**Input for this task:**
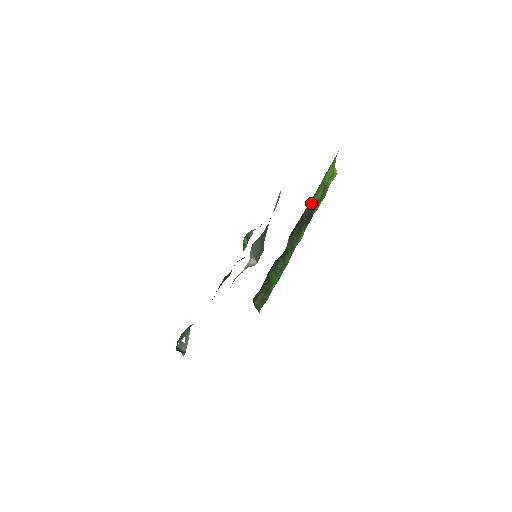
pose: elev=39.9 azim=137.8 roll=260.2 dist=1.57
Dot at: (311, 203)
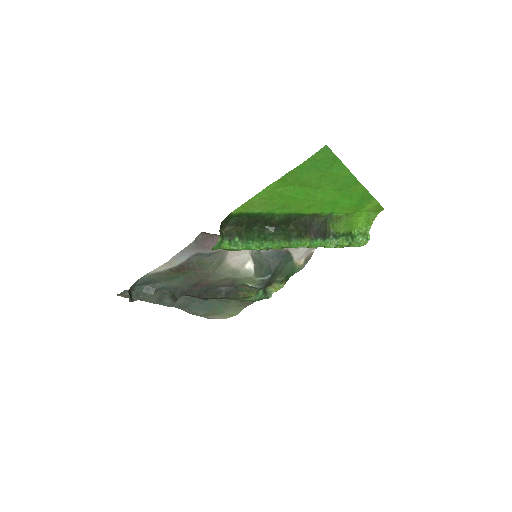
Dot at: (328, 225)
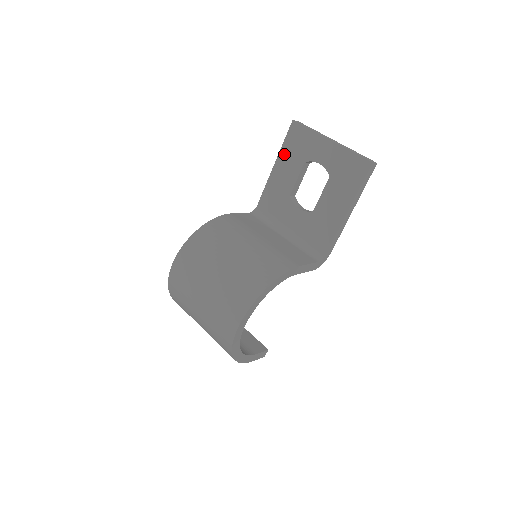
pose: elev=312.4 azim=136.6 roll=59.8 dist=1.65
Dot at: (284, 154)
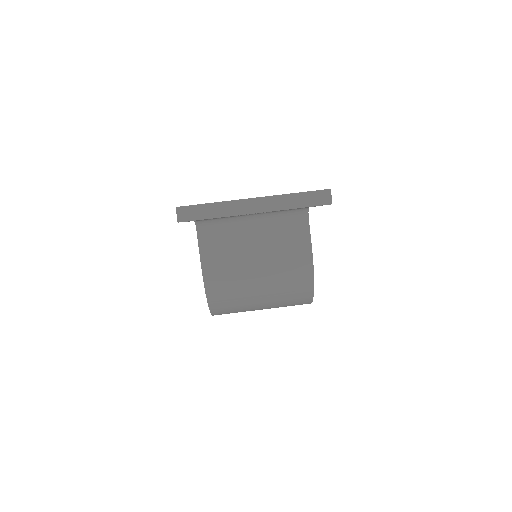
Dot at: occluded
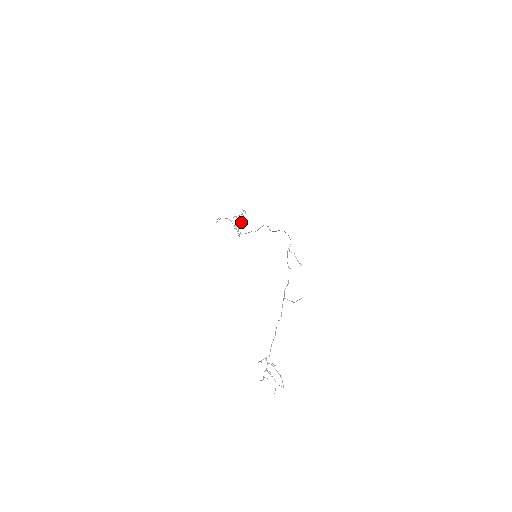
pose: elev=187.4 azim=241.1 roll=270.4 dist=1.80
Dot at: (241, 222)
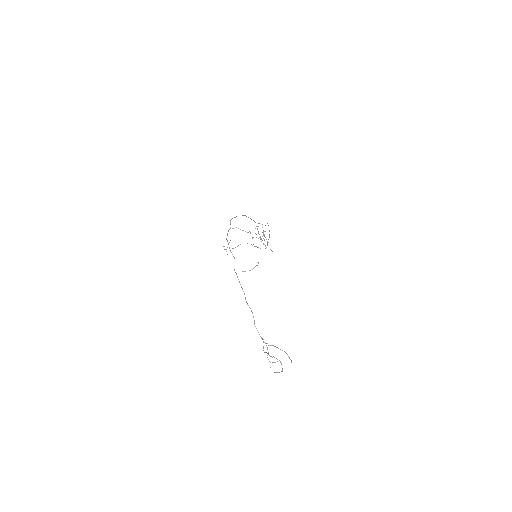
Dot at: occluded
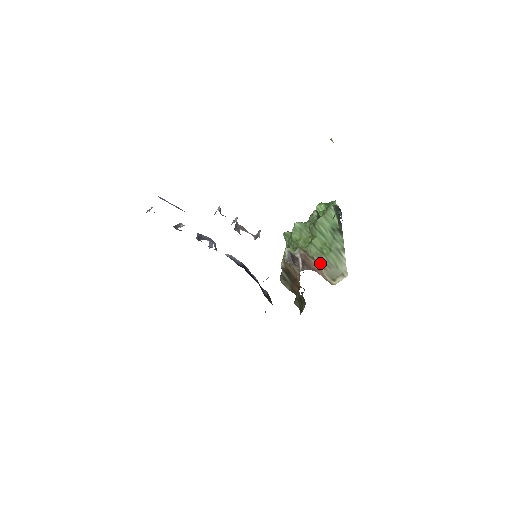
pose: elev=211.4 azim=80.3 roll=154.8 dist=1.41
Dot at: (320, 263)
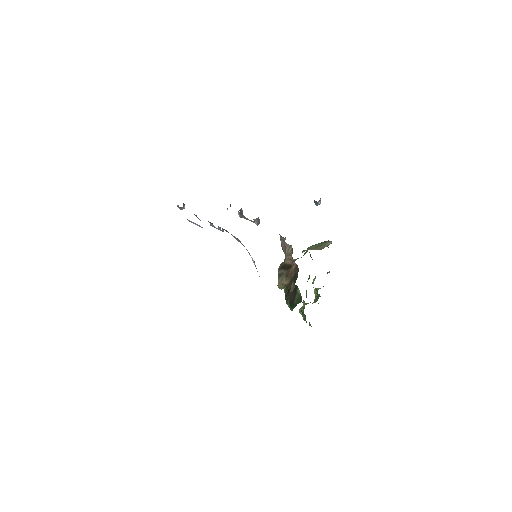
Dot at: (310, 249)
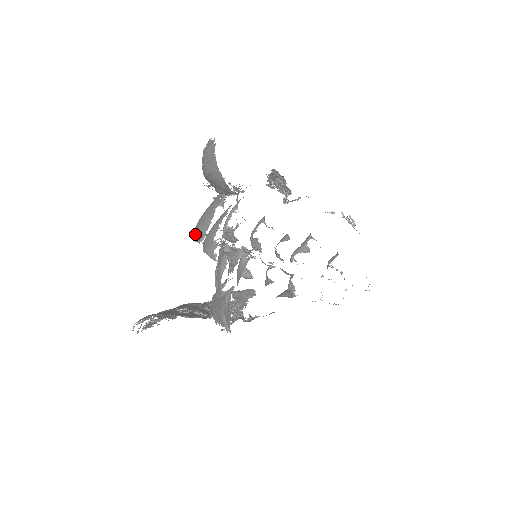
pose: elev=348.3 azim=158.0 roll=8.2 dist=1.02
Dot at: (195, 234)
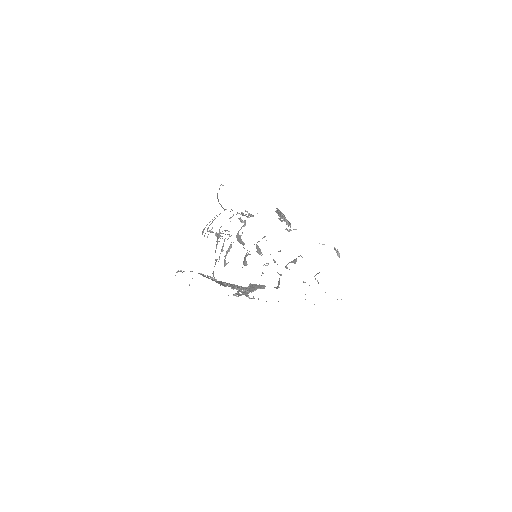
Dot at: occluded
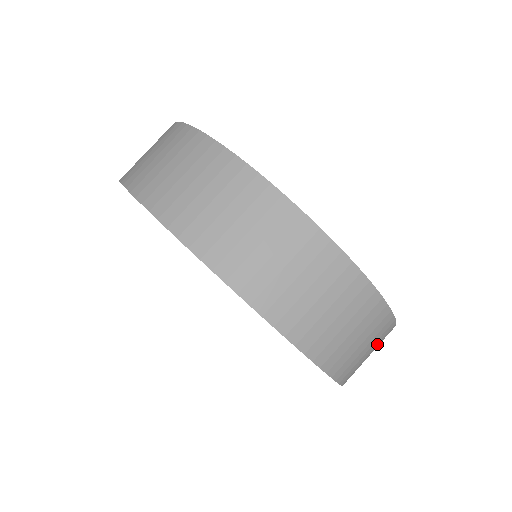
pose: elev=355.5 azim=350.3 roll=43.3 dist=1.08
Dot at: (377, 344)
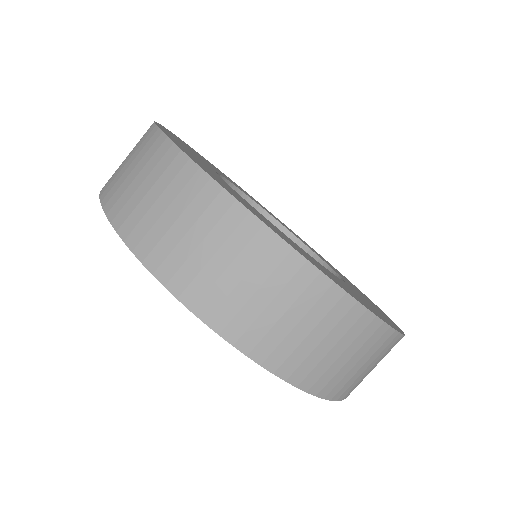
Dot at: (378, 356)
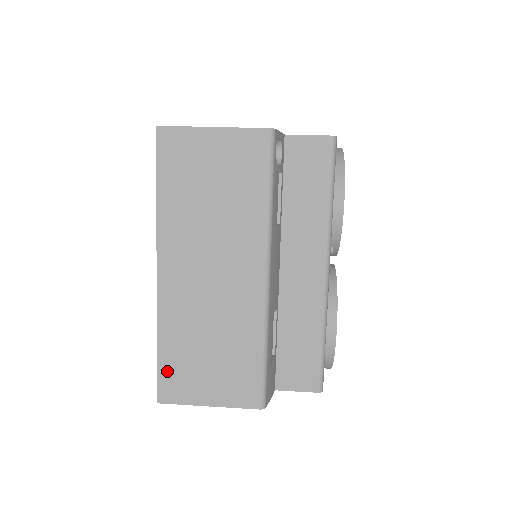
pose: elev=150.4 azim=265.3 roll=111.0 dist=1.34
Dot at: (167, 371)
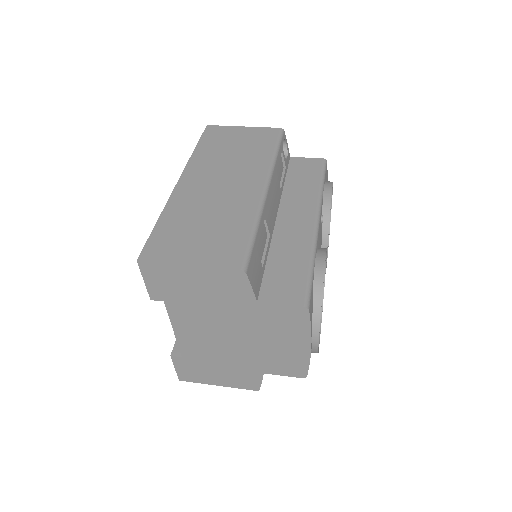
Dot at: (158, 238)
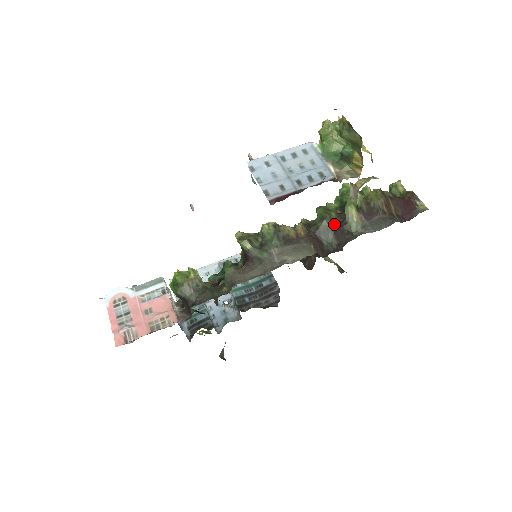
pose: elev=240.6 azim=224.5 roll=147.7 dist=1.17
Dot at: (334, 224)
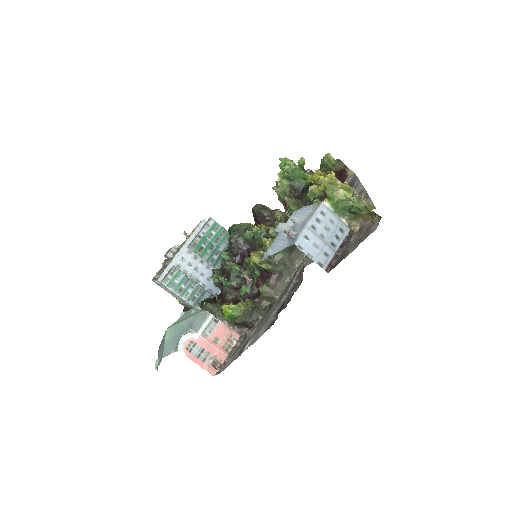
Dot at: occluded
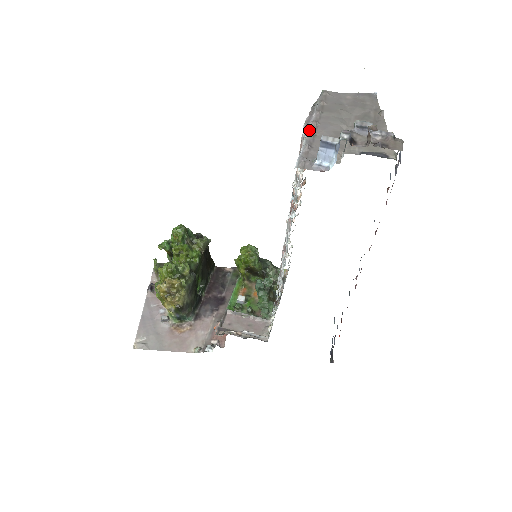
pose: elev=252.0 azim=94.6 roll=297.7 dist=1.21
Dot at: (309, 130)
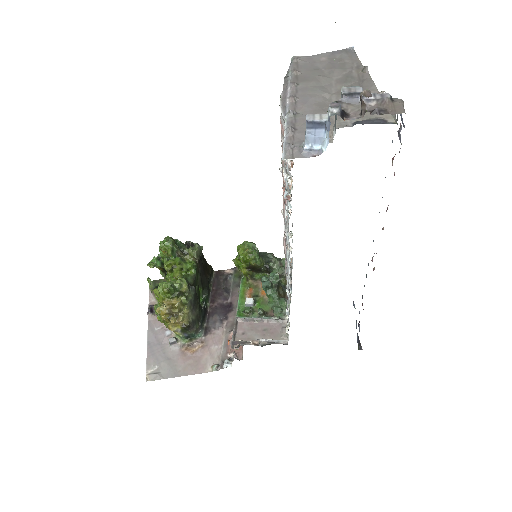
Dot at: (288, 109)
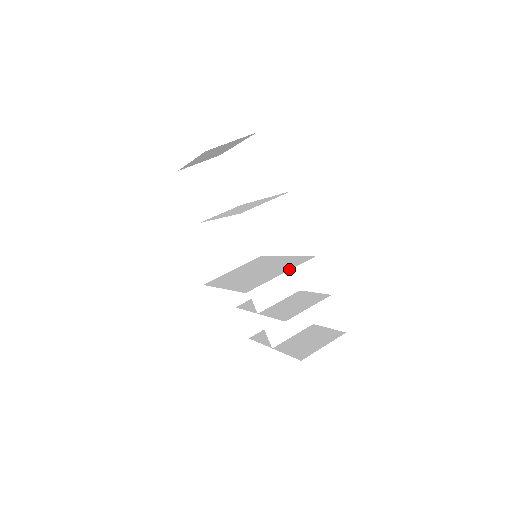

**Aim of the task:** Reproduce the rows above word for word, beginning with the line that contains "pose: elev=211.4 azim=80.3" and continuing through the end of the rows. Leave the pictures out of your answer.

**The output:**
pose: elev=211.4 azim=80.3 roll=154.8 dist=1.41
Dot at: (320, 263)
Dot at: (310, 249)
pose: elev=348.3 azim=158.0 roll=8.2 dist=1.02
Dot at: (195, 234)
Dot at: occluded
pose: elev=355.5 azim=350.3 roll=43.3 dist=1.08
Dot at: (377, 344)
Dot at: (378, 356)
pose: elev=150.4 azim=265.3 roll=111.0 dist=1.34
Dot at: (167, 371)
Dot at: (158, 238)
pose: elev=240.6 azim=224.5 roll=147.7 dist=1.17
Dot at: (334, 224)
Dot at: occluded
pose: elev=252.0 azim=94.6 roll=297.7 dist=1.21
Dot at: (309, 130)
Dot at: (288, 109)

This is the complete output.